Ele tinha aquela mania que tudo tinha de estar no sítio. A cama onde nasceu, a masseira do pão, a escudela onde se lavava a louça, as velhas panelas, o cântaro da água, os frascos dos remédios, os santinhos pendurados nas paredes pela mãe, os móveis, as cadeiras. José Maria Ferreira de Castro nasceu numa casa modesta a 24 de Maio de 1898 em Ossela, Oliveira de Azeméis. A casa que quis transformar em museu com tudo no lugar da sua infância para mostrar as origens sem rodeios, sem retoques, sem artifícios. A casa-museu é uma das 34 estações do roteiro literário “Caminhos de Ferreira de Castro” que é inaugurado a 28 de Maio.

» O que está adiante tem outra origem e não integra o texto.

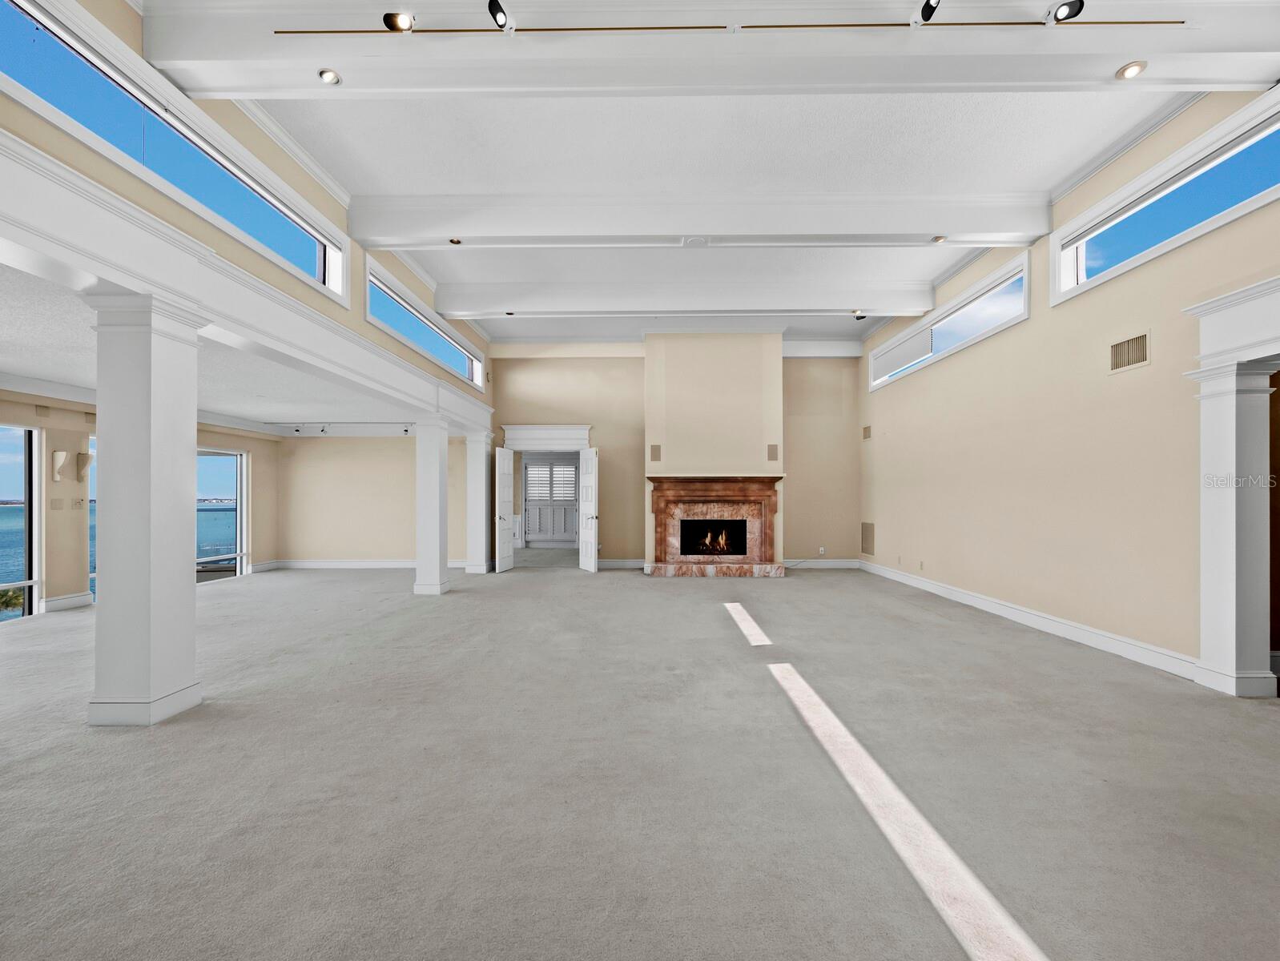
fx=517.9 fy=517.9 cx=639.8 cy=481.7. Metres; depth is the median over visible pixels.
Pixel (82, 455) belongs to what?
wall sconce
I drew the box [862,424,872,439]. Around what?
wall speaker
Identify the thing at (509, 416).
back wall
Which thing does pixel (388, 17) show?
spotlight
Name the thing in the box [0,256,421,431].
lower ceiling
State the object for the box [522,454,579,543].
shuttered window
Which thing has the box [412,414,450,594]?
column
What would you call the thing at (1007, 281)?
clerestory window
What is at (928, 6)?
spotlight
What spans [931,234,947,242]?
recessed light
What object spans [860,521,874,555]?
wall vent
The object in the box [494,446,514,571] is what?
door
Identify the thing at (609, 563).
baseboard
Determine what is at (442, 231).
ceiling beam
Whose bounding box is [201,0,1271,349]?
ceiling
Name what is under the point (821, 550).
wall socket
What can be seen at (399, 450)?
wall
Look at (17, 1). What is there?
clerestory window
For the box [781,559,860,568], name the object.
baseboard
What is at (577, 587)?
carpet floor
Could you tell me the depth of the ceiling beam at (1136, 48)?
2.95 m
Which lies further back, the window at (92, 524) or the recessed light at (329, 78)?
the window at (92, 524)
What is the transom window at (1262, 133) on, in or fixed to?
in the right wall at (1031, 328)
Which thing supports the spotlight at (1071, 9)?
attached to the track light rail at (531, 30)
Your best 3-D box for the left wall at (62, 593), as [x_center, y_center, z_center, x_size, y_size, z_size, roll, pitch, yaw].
[-6.125,0.174,4.545,0.209,2.454,9.277,0,-1,1]
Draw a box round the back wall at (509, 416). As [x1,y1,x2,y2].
[487,343,863,570]
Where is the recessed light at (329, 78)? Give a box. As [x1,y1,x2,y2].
[317,67,342,85]
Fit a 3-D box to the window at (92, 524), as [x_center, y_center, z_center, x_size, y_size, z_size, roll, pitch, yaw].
[-6.598,0.418,6.708,0.123,1.917,0.841,0,-1,1]
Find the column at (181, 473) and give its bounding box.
[87,288,205,727]
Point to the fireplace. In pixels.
(700, 505)
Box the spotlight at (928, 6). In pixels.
[915,0,941,23]
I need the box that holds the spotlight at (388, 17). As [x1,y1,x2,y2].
[381,11,415,32]
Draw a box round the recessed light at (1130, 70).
[1115,60,1147,79]
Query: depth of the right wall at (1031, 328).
4.51 m
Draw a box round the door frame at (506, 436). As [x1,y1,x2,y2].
[499,425,591,570]
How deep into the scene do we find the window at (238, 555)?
8.11 m
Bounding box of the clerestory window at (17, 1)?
[0,0,347,298]
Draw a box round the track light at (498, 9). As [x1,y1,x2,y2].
[487,0,511,28]
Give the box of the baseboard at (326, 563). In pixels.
[261,558,489,570]
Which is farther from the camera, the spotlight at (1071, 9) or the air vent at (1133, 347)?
the air vent at (1133, 347)
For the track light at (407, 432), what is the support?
attached to the lower ceiling at (6, 360)
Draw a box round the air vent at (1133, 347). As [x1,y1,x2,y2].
[1108,330,1150,373]
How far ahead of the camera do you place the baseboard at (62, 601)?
5.66 m
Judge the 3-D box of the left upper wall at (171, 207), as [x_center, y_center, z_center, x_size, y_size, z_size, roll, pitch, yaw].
[-2.736,-1.791,3.836,0.201,2.417,10.071,0,-1,1]
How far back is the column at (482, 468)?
8.25 m
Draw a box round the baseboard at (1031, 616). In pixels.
[857,557,1196,680]
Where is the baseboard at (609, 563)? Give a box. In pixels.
[598,558,644,569]
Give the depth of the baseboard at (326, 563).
8.91 m
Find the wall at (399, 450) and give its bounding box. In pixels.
[277,431,470,565]
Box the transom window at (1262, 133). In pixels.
[1050,88,1279,304]
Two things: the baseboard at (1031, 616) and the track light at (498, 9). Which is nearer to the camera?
the track light at (498, 9)
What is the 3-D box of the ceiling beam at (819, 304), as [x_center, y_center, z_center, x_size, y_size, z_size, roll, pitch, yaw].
[0.603,-2.369,6.744,6.665,0.319,0.320,0,-1,1]
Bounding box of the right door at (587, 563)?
[578,445,599,572]
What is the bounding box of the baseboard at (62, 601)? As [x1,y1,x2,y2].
[40,591,94,611]
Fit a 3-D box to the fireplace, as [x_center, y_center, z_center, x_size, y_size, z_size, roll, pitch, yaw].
[1.183,0.695,8.155,2.207,1.496,0.674,0,-1,1]
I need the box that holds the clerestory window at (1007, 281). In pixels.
[867,253,1028,390]
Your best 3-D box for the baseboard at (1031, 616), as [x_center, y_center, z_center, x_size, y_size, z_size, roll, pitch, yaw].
[3.634,1.321,5.949,0.020,0.142,6.007,0,-1,1]
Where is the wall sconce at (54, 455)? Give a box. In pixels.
[50,449,70,481]
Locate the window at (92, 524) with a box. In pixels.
[87,432,97,599]
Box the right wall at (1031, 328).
[858,92,1279,686]
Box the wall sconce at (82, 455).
[74,451,92,481]
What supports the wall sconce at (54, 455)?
attached to the left wall at (62, 593)
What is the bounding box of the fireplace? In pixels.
[648,475,784,577]
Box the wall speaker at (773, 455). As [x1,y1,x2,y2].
[766,443,778,459]
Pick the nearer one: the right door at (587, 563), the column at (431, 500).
the column at (431, 500)
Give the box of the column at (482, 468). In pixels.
[463,426,491,574]
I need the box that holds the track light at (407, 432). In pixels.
[281,421,412,434]
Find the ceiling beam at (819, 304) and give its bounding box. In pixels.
[431,277,933,317]
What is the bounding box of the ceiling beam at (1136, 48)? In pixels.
[156,0,1279,96]
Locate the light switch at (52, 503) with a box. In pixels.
[48,498,64,510]
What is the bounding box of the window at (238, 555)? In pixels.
[194,447,248,582]
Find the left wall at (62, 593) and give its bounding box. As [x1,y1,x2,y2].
[0,387,279,615]
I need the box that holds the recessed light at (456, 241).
[448,237,462,244]
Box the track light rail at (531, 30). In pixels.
[276,19,1179,35]
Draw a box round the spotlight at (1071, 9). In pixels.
[1047,0,1086,23]
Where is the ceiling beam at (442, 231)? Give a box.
[346,191,1047,249]
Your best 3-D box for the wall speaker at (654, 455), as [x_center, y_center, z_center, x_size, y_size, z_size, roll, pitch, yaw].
[0.243,-0.460,8.235,0.192,0.283,0.090,0,-1,1]
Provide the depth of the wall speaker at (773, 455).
8.22 m
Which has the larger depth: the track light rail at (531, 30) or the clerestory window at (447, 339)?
the clerestory window at (447, 339)
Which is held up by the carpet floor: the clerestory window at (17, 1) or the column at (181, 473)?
the column at (181, 473)
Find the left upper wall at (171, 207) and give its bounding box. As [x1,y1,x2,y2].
[0,0,493,417]
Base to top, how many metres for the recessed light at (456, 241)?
0.050 m
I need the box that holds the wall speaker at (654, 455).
[648,443,662,461]
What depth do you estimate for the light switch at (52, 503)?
5.36 m
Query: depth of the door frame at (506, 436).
9.06 m
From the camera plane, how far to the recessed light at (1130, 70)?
2.90 m
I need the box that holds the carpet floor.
[0,555,1279,960]
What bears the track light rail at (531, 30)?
attached to the ceiling beam at (1136, 48)
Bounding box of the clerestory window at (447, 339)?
[363,255,483,389]
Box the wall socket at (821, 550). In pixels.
[817,546,826,554]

No ano em que se assinala o centenário da vida literária do autor de Emigrantes, um dos escritores portugueses mais traduzidos no mundo, é possível abraçar os primeiros anos da sua vida precisamente onde tudo aconteceu, em Ossela, ao longo de 34 pontos assinalados com excertos das suas obras criteriosamente seleccionados pelo Centro de Estudos Ferreira de Castro – que ao longo deste ano tem um programa de comemorações dos 100 anos do início da vida literária de um dos nomes maiores da literatura nacional do século XX.
O circuito completo tem 12,89 quilómetros e uma biblioteca em frente à casa-museu que Ferreira de Castro quis construir e oferecer à sua terra em 1973 com o dinheiro ganho em dois prémios literários em França. Deixou mais de 6000 livros e a indicação expressa que dali não sairiam. Deixou mais: ditados escritos à mão na escola primária, o diploma do 2.º grau do ensino primário, o passaporte com que partiu para o Brasil, quadros pintados pela sua segunda mulher, a artista espanhola Elena Muriel. E ainda a sua primeira foto com a seguinte legenda: “Primeira fotografia de Ferreira de Castro. Por ser muito pobre, só aos 17 anos foi fotografado em Belém do Pará”.
O roteiro é um percurso físico e emocional pelo arquivo que Ferreira de Castro fez questão de preservar. Em cada estação, uma paisagem, um edifício, e palavras do escritor que acompanham memórias. Recue-se ao passado, pois então. No rio Caima, e para lá se chegar passa-se por vários campos de cultivo, Ferreira de Castro tomava banho com os colegas nessas águas “frias e azuis” e “entre amieiros sussurrantes”. Com os amigos da escola construiu uma bicicleta de madeira. Fez umas andas que escondia no monte a meio caminho entre casa e escola, adorava apanhar as canas dos foguetes que caíam nos pinhais, ficava danado quando os seus papagaios não subiam tão alto como os que via na praia do Furadouro. No chafariz de Vermoim, brincava com o arco do pipo.
Maria Manuela, 75 anos, mora a dois passos da casa de Ferreira de Castro. Guarda as chaves da casa-museu há 45 anos, é a guia de serviço, e não esquece as visitas de Jorge Amado, José Saramago, Assis Esperança àquela habitação – e de outros políticos como Ramalho Eanes ou Mário Soares. Abre a porta do rés-do-chão para mostrar o lagar e os pipos e para lembrar que antigamente aquele piso era de terra batida. Abre o portão e mostra a placa que assinala que naquele lugar, ao lado da casa, existia um forno a lenha, o curral da cabra e um pombal. E sobe as escadas de pedra para abrir a porta de madeira velha. “Passava aqui horas sentado. Gostava muito de ficar sozinho a pensar”, recorda.